Nous avons donc affaire à un juif déjudaïsé, non pratiquant (ce qui est son droit) mais qui défend toujours noblement la cause juive. Je pense notamment au débat avec Daniel-Rops selon lequel la Shoah, crime abominable, serait une sorte de châtiment envoyé du ciel pour punir un peuple déicide… Il fallait oser le faire et certaines publications très chrétiennes avaient refusé de publier la réponse de Jules Isaac. C’est dire l’immensité du travail effectué par cet homme. Cela me fait penser à la différence opérée par l’historien américain Yossef Hayyim Yerushalmi entre le judaïsme terminable et le judaïsme interminable ; le premier peut disparaître, le second persiste à tout jamais.

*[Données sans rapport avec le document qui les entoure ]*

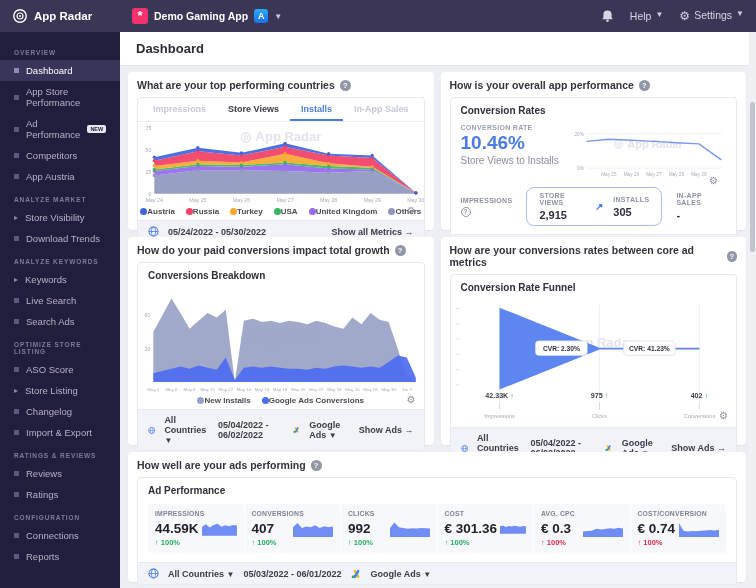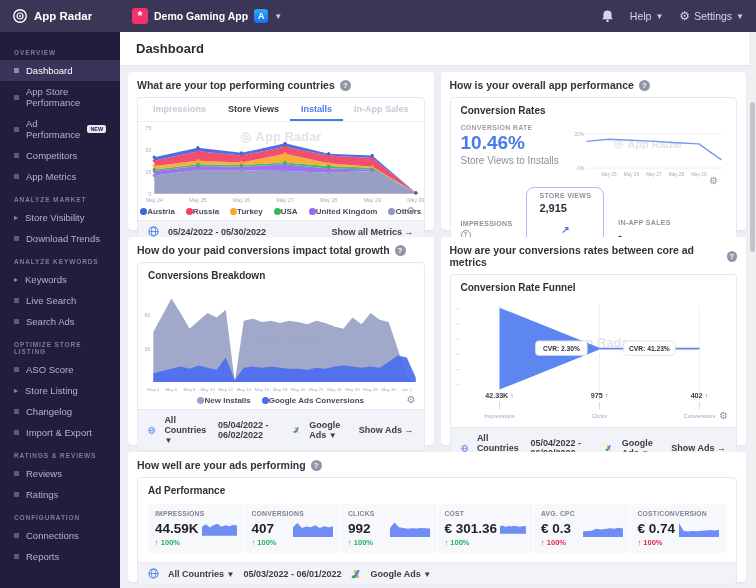"Help" .top-link { align-items: center -> flex-start }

Mais il faut conclure : sans l’intervention massive et intelligente de Jules Isaac, le texte de Nostra Ætate ne serait pas devenu ce qu’il est. Le titre de ce beau livre La conscience juive de l’église est très adéquat. Au fond, le débat entre nous, juifs, et nos frères chrétiens, c’est le débat entre nous et nous-mêmes.

Mais ce qui m’émeut le plus, c’est qu’à à la toute dernière page de l’ouvrage, j’ai retrouvé l’intitulé hébraïque d’un chant qu’on nous enseignait au Talmud Tora lorsque nous étions enfants : Ani maamin……… je crois de foi parfaite en la venue du Messie, et même s’ il venait à prendre du retard, j’attendrai son arrivée.

Et cela aussi nous le devons à Jules Isaac, un Juif étonnant.